> _Extrait source_

Les jeunes lycéennes sont pour la plupart des jeunes filles du "peuple majoritaire" ; un quota de 10% étant accordé aux "cafards"... lesquels sont tolérés pour un temps dont le compte à rebours a déjà commencé.

Cette micro-société va avoir le mérite de l'effet loupe, celui de nous montrer, de nous expliquer et de nous faire comprendre, à travers des épisodes auxquels vont être confrontés religieux, enseignants, autorités civiles et militaires et surtout les jeunes filles formées pour être la future élite du pays, ce vers quoi le Rwanda se dirige inexorablement : le génocide de 1994.

Chacun a en mémoire ce que furent ces crimes contre l'humanité, cette épuration ethnique perpétrée par les Hutus à l'encontre des Tutsis... et le comportement de ce que nous appellerons "la communauté internationale".

-Notre-Dame du Nil en est le miroir, le concentré, la synthèse admirablement pensée par son auteure, Scholastique Mukasonga.

La structure narrative est faite de petits chapitres, qui forment une sorte de crescendo vers l'inexorable.

Les personnages ont l'envergure de l'Histoire - la petite, mais surtout la grande -.

Le style est sobre, précis, tranchant (aucun mauvais jeu de mots).

> _Entrées d'éléments annotées_
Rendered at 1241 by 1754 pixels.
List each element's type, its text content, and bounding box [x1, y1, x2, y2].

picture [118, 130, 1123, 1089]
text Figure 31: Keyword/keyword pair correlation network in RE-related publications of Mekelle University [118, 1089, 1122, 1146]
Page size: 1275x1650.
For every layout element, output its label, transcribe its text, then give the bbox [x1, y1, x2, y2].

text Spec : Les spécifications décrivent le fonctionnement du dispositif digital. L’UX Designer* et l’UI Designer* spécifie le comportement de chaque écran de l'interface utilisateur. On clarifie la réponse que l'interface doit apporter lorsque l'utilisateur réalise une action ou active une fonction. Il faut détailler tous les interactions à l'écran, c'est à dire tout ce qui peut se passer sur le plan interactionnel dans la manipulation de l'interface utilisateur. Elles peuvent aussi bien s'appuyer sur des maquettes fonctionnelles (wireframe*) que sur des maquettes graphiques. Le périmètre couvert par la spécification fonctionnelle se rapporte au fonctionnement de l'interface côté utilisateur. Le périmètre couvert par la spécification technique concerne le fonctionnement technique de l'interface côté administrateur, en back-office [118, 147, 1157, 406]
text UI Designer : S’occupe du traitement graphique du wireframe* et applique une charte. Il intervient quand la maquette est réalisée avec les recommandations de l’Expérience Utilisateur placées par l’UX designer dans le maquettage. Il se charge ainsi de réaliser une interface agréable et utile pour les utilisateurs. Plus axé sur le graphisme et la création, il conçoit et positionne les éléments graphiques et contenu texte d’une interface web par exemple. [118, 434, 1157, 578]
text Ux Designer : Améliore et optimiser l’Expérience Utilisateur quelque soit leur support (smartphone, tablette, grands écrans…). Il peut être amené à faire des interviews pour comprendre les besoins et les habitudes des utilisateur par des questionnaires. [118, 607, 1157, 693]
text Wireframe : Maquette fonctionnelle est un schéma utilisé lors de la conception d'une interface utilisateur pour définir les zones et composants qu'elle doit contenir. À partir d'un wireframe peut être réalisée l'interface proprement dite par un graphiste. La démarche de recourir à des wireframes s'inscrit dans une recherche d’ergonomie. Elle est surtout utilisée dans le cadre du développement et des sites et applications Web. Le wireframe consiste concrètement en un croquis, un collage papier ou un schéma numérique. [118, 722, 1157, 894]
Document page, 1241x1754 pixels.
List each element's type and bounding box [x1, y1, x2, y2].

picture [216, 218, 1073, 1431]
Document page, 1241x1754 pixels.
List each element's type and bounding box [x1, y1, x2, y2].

> _Tâches demandées_
1. Reproduisez la critique de Notre-Dame du Nil ci-dessus, depuis « Chacun a en » jusqu'à « auteure, Scholastique Mukasonga. » inclus.
2. D'après la critique de Notre-Dame du Nil ci-dessus, quel quota est accordé aux « cafards » parmi les lycéennes ?
3. Reprenez la critique de Notre-Dame du Nil ci-dessus et poursuivez-la après sa dernière phrase.

> _Réponses par tâche_
1.
Chacun a en mémoire ce que furent ces crimes contre l'humanité, cette épuration ethnique perpétrée par les Hutus à l'encontre des Tutsis... et le comportement de ce que nous appellerons "la communauté internationale".

-Notre-Dame du Nil en est le miroir, le concentré, la synthèse admirablement pensée par son auteure, Scholastique Mukasonga.

2. Un quota de 10 %.

3.
Ce prix Renaudot a une autre vertu que celles déjà mentionnées, une vertu que je qualifierais de sociologico-culturelle.

Vous ne pouvez pas ressortir de cette lecture sans avoir en mémoire, les moeurs, les coutumes, les croyances, les odeurs, les parfums, les couleurs de ce pays si beau, si attachant et à la fois si "redoutable".

Dernier point auquel je tiens... la présence des gorilles et celle de Dian Fossey... dont le nom n'est pas cité, mais dont la présence parle à tous ceux qui, comme elle, comme vous et moi, sont attachés à ces êtres si attachants et à cette primatologue exceptionnelle, à cette femme hors du commun... disparue dans des circonstances tragiques.

Vous l'aurez compris, enfin je l'espère... j'ai beaucoup aimé ce livre que je recommande vivement.

PS : Atiq Rahimi, écrivain goncourisé, poète et cinéaste, a réalisé un film - que je n'ai pas vu - tiré de ce magnifique roman.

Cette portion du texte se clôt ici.